Voice/Vision Holocaust Survivor Oral History Archive

Lily Fenster - November 8 & 10, 1994

Religious Life

Tell me about Friday. What was Friday like?

Friday for us was when we could afford that to have a little soap, mit the challah, piece of Jewish bread and something good to eat. There was a festivity. That was the happiness, my grandma putting up the candles. She wore a beautiful white little apron and she wear a sheitel I mean a wig and blessed us always. Always blessed us nicely, you know. And we sit down, we ate "men hot gezingen, zmiress" you know the prayers for God. I didn't have too much of a religion background because I knew how to say ivreh--daven a bit, but I was seven years old and when my grandpa died everything, nobody taught me nothing. It's the little bitty thing that I knew, it stick to my head. You know and I remember those, those traditions, those Hanukkahs, we made latkes and the mishpoch--the relatives came and it was--you never were lonely. Here you have everything and you're lonely. You have luxury and there isn't that, that mish...relatives' chain. But I'm blessed, I have three lovely kids, I have six gorgeous grandchildren, which I tell them what life is all about, you know. I have a son, I wish you would meet, Bobby. He is--that guy don't need nothing. I have to push him to give him things. But that's an issue pardon, that is material things about, you know. The holidays well you know, I was scared always Yom Kippur. We use to go and pray so much and the night before when they put on the candles, my Bobe use to bless everybody and I went away hiding. I was so scared because the crying was unbelievable. The pray to God, it was a terrible night. I always...I did not like those--Yom Kippur--those holidays because of the grandma bentshed us and tante--mama, the father, mother, bentshed us. And the crying. And they use to put in big thick candles should burn maybe fifty hours, I don't know, here it's twenty-four hours. You put them in, in a bowl of sand. You stick in the ??? for the older memories for all the dead and then they say the prayers. That was--then everybody fasted. I mean, there was no eating. Even when I was a little girl that was the biggest accomplishment, to fast. Even now since I came back to the Jews, because when I as a shikseh, I didn't know where the holidays were, I mean, I didn't have a calendar. So the minute, the first I stepped into the house and I seen the candles, I mean after the war, I gave my word. It doesn't even bother me. I fast every holiday, since it's been fifty years, sometimes forty some years, you know.
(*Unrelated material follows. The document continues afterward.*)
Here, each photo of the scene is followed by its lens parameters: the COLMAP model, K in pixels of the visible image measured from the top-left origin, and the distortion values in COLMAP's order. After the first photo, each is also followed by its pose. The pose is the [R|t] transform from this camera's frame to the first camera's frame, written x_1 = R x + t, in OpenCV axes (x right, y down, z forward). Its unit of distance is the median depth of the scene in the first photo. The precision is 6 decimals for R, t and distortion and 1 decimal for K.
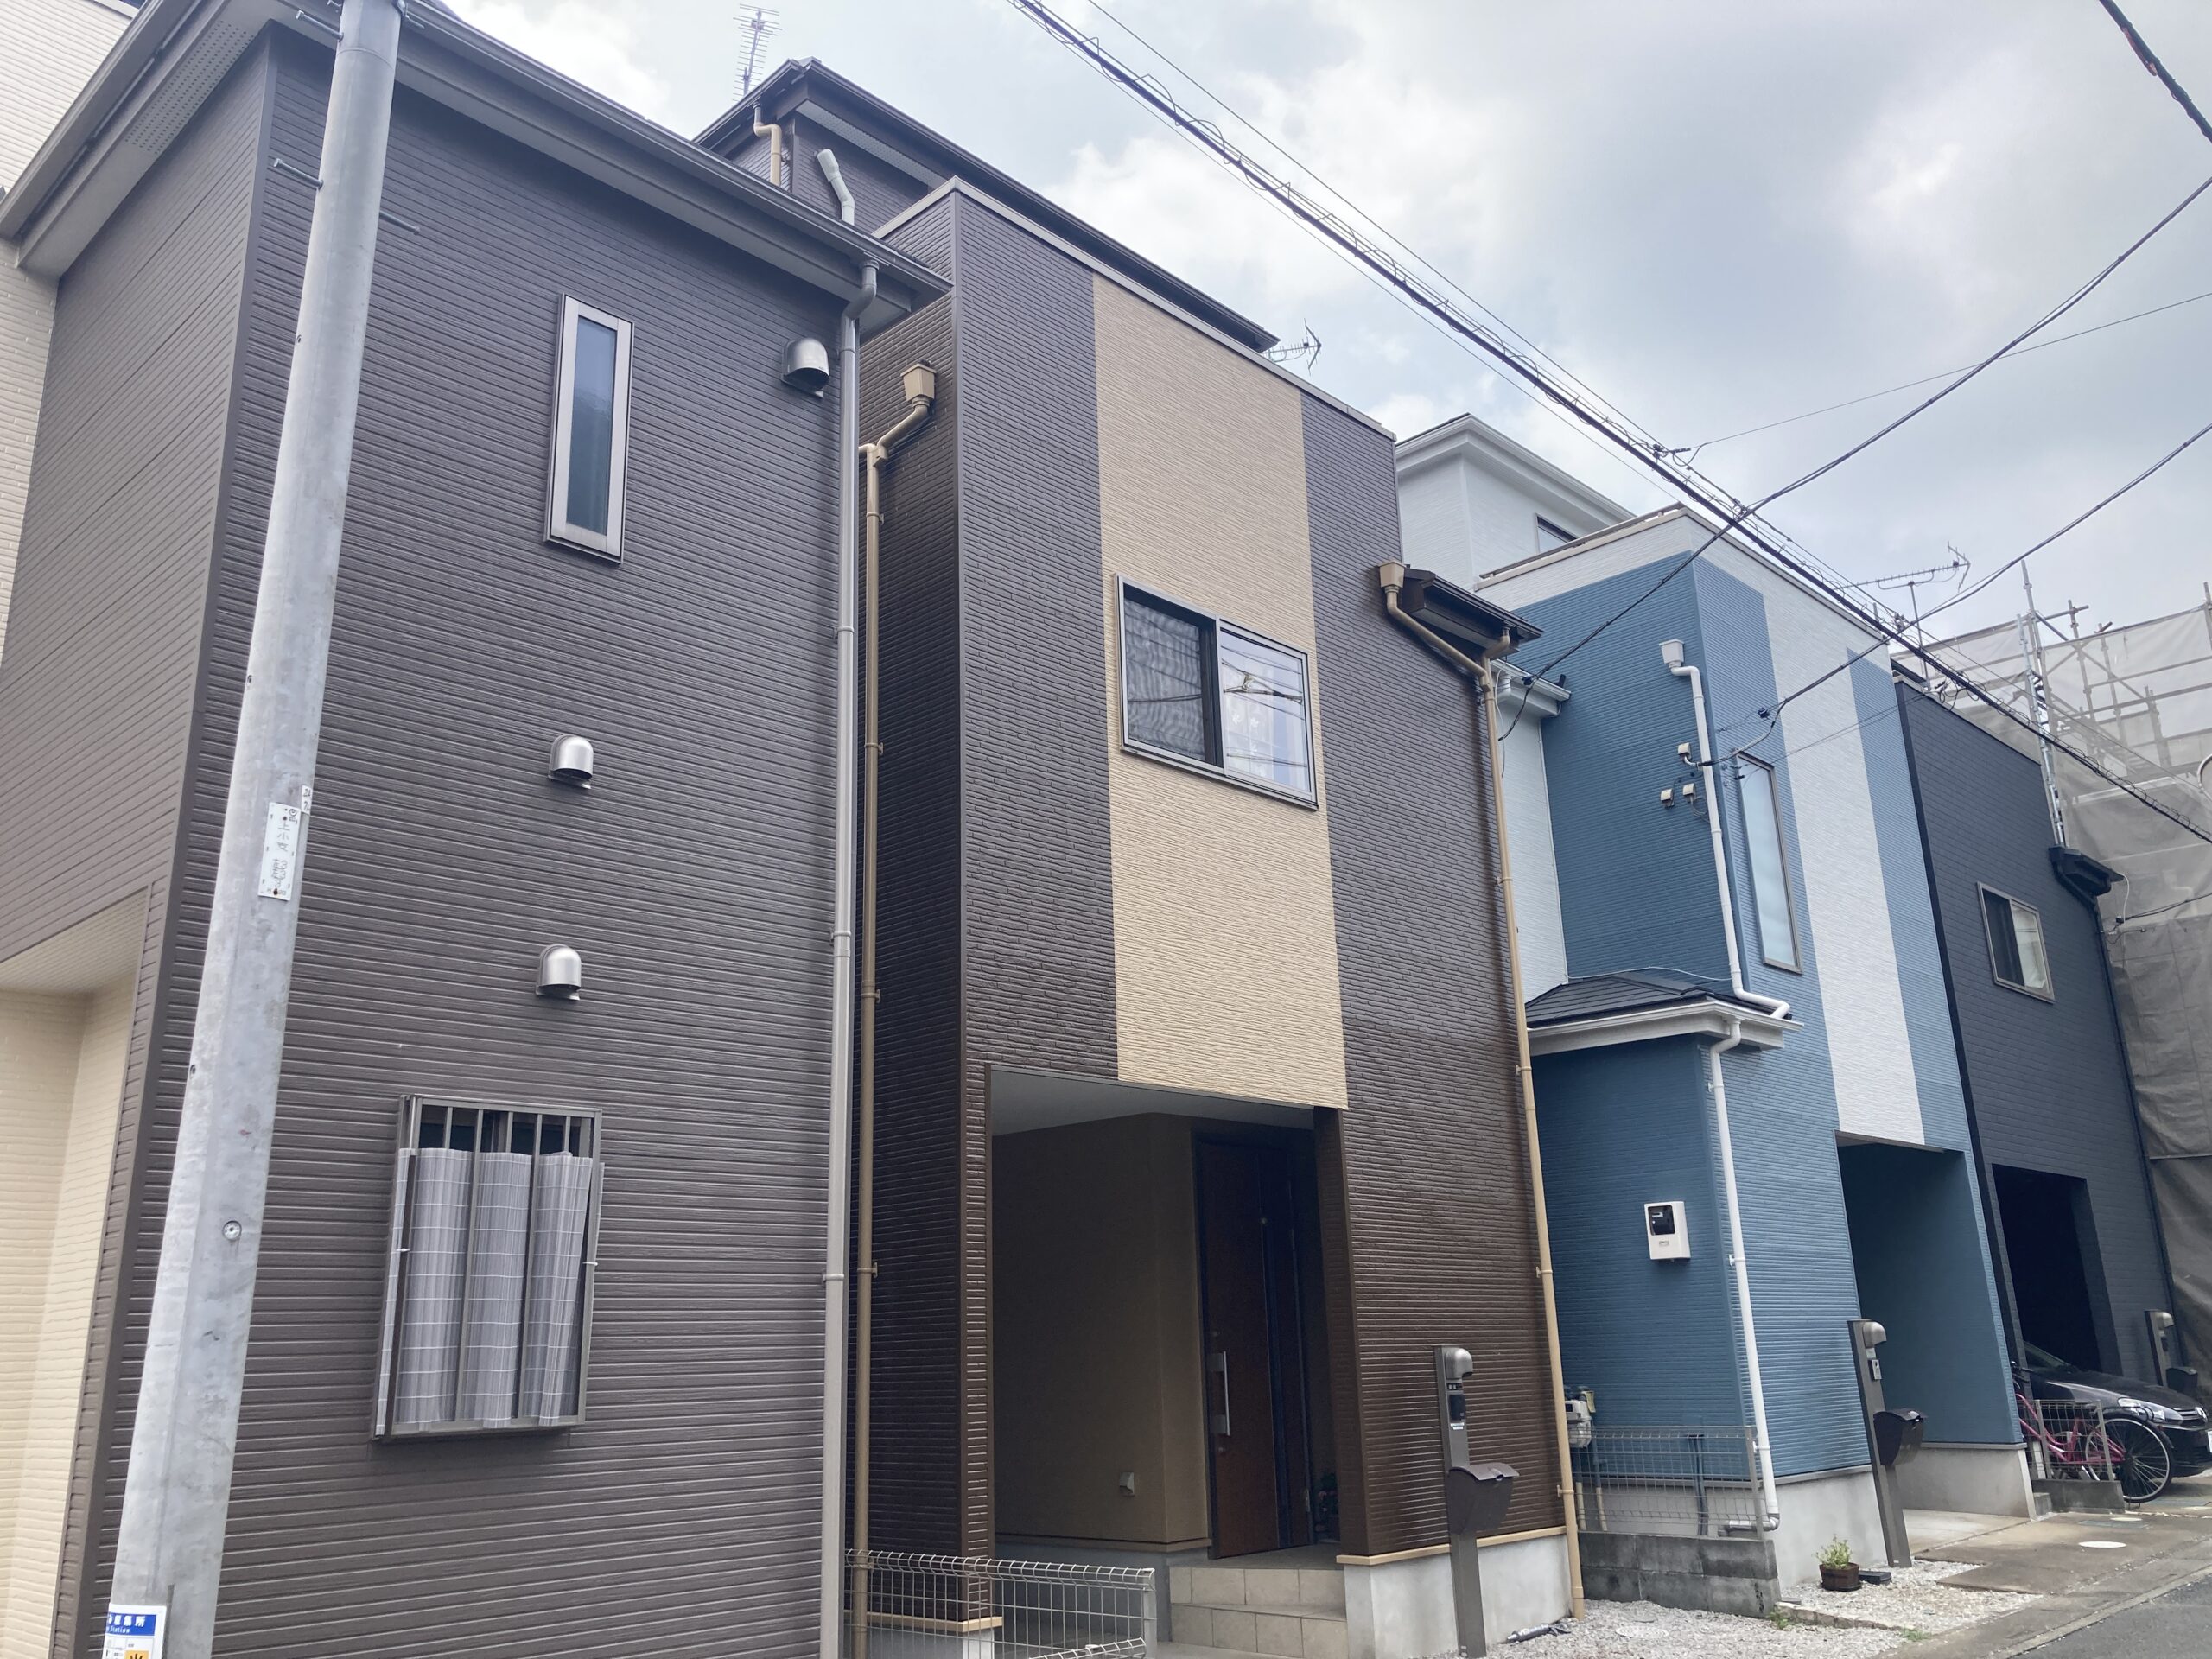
lens RADIAL K [[1812.2, 0, 1104.9], [0, 1812.2, 816.1], [0, 0, 1]] dist [0.052023, -0.058800]
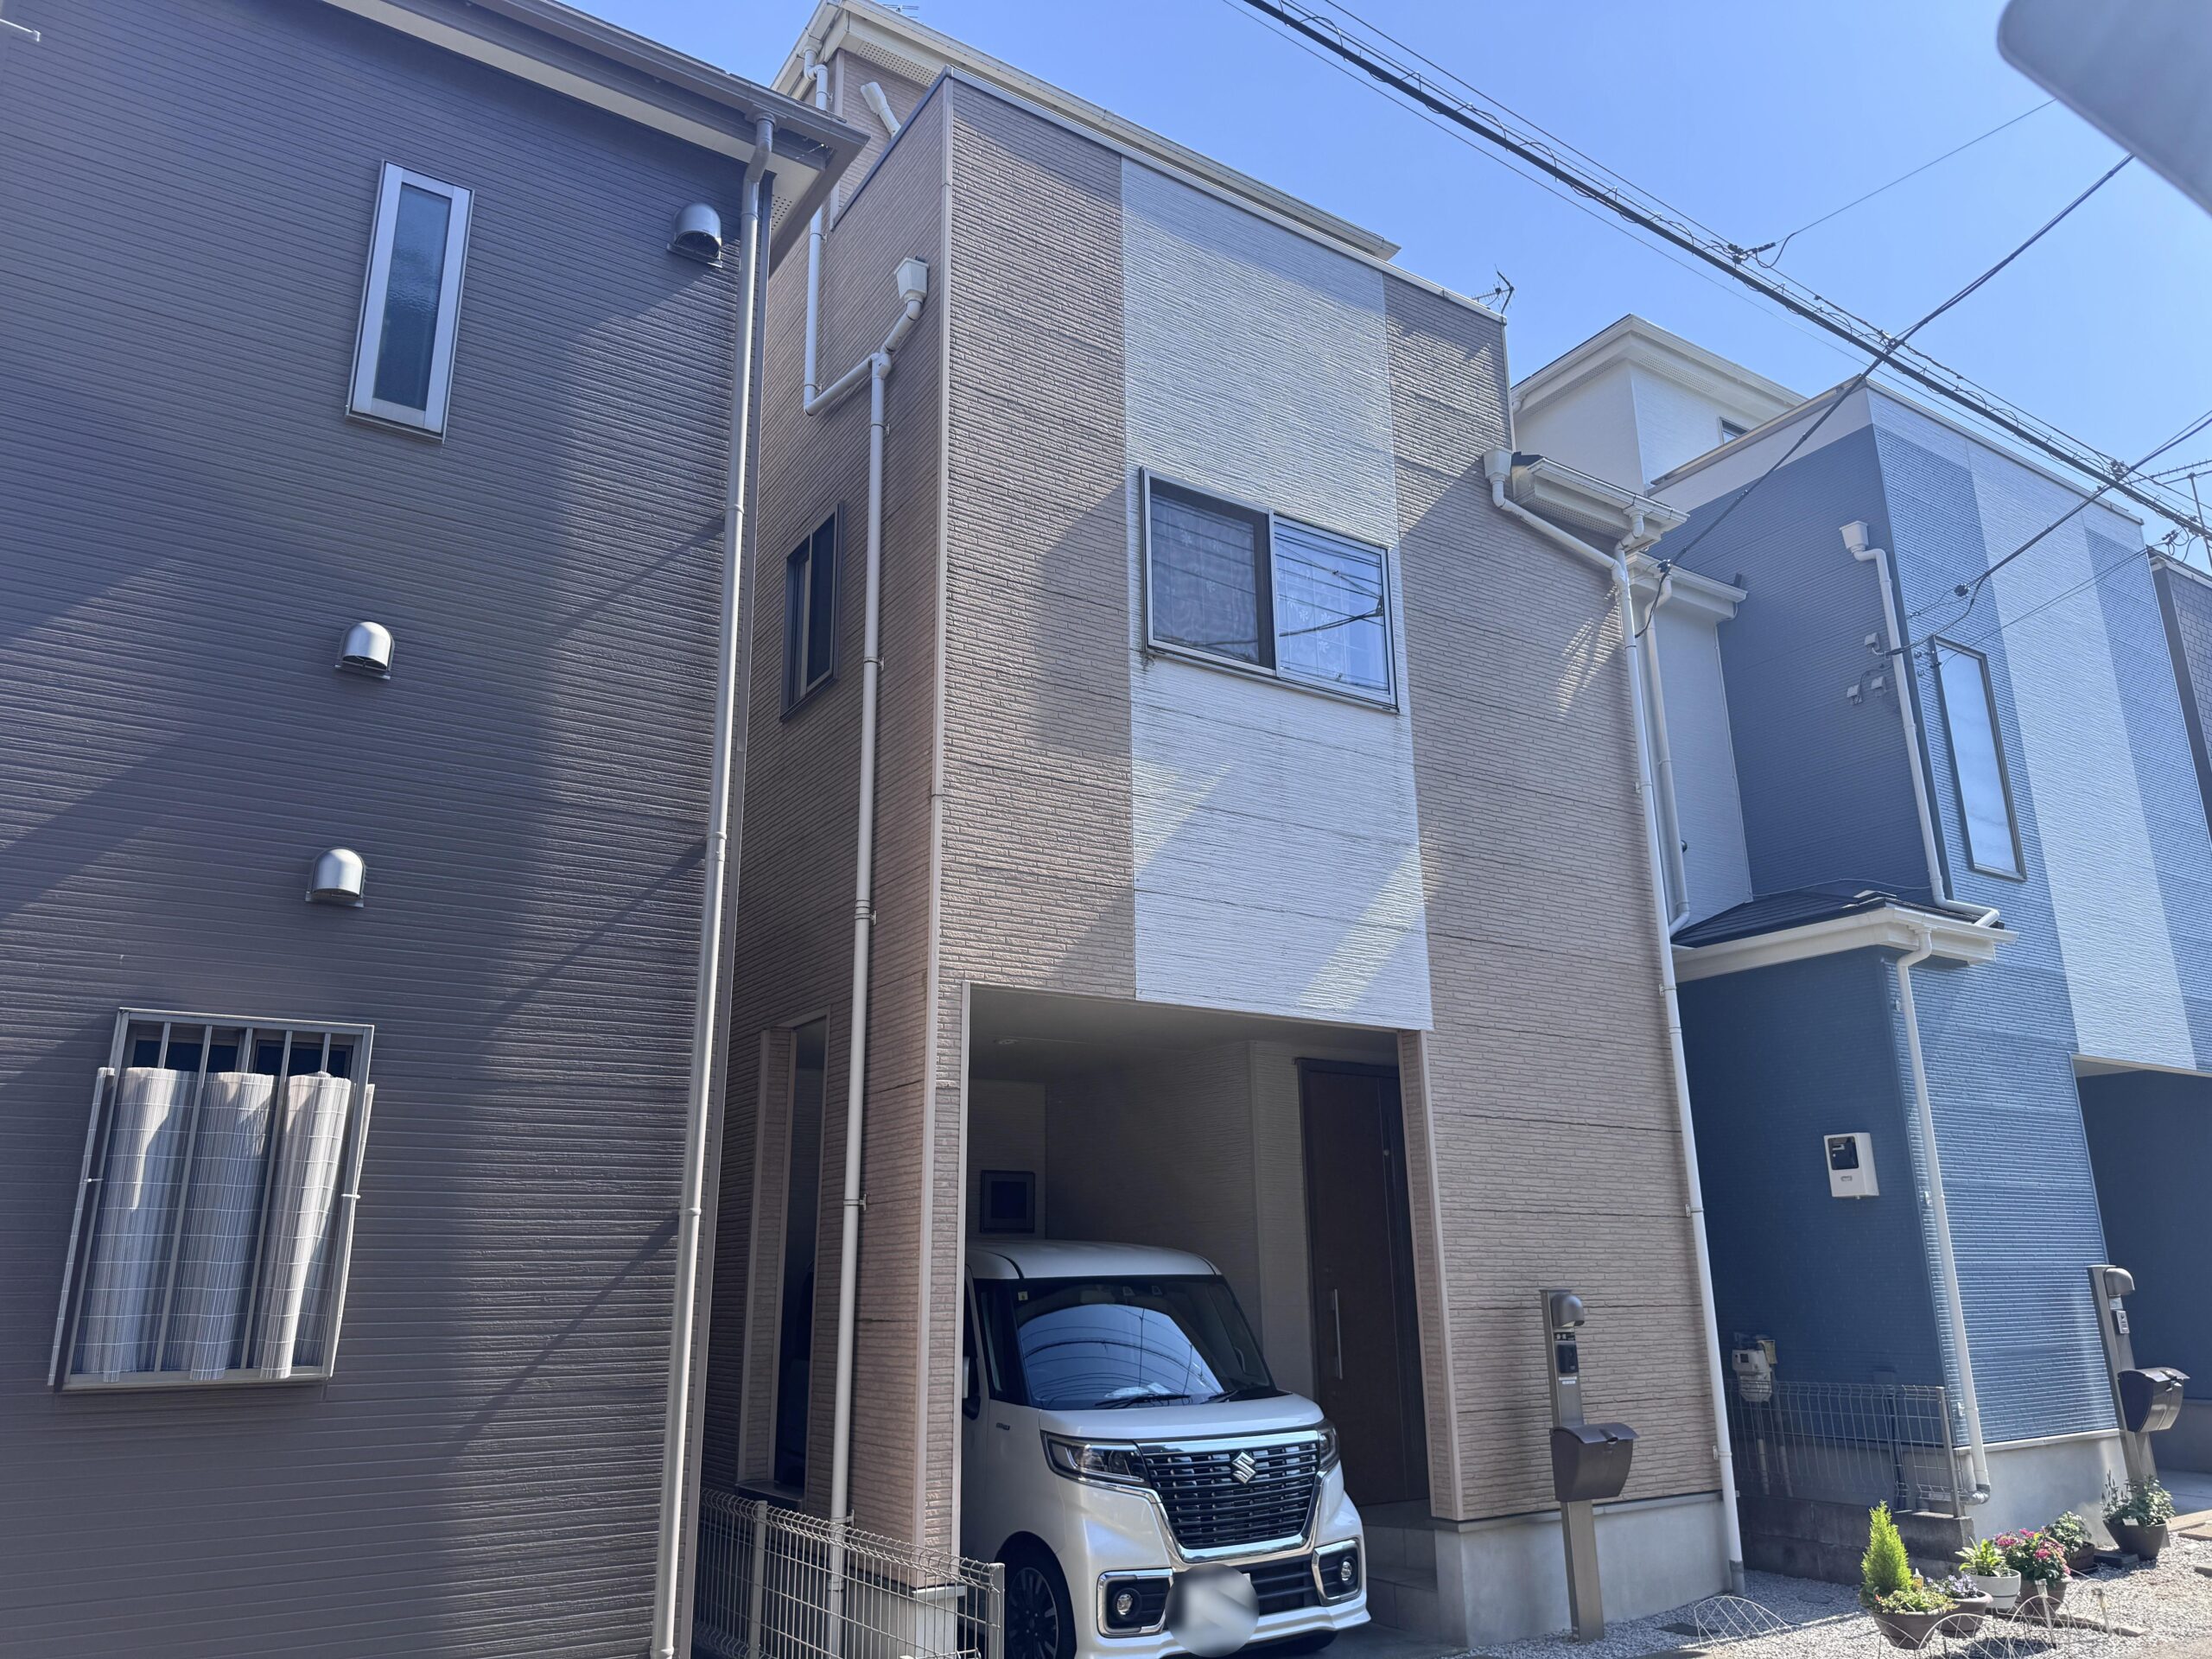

Did you go to shul together?

With the parents? Sure. It was a pleasure with the Bobe mit my father, he didn't even believe it that he went, it was a shtiebl. It wasn't a Shul like here...

Small room...

It was different, you know. I also remember grandma always use to have a little package and a handkerchief. After you have the cookie and that was such a treat you know, when we sitting and then I remember when they said Yizkor they always send us out, you know. But when shofar bluzen there was a, a happiness and also some of us Torah--getting the fon with the apple and a candle and we were dancing around the Torah. That was the most festive days that sticks to my mind was being a little girl. It was not a terrible religious home but yet a kosher home. They didn't even know any other way. My father was a little bit, because he didn't wear a hat and they smoked a cigarette on Shabbos and the holidays and that was against my grandpa's wishes, you know. He was a Yid mit bord--with a beard and a learned person. Nebekh orem, orem nacj gezitsn, they said and they davened they discussed, they came to him for din toirehs. Do you know what din toirehs are? It's like a lawyer, we didn't have lawyers, they were lawyers, two rabbis, if you had bad--a bad deal with some friends, you couldn't agree, nemen tzu a din toireh, how do you say a "din toireh" in English?

To judge.

To judgment. Yeah. And the rabbi--whatever the rabbi said was good without a lawyer so that was my grandpa, was in such a atmosphere with people, poverty, orem, dee-toireh, Moishe Skurka, hot gezogt, he says his name was Moishe, my grandfather. And that you have to united, you have to sit down and ??? ???, shake your hands. You know what that means, you know. Because a lot of people you know, did business like that, a hand shake. My husband use to do business like that here, too. He was very successful. Not with everybody, but he learned later because it wasn't easy with a mit a vort? It used to be, the word was my honor, it was my everything. Now, sign it, sue you. You want something to drink, I'm dry. Do you want a little ginger ale maybe?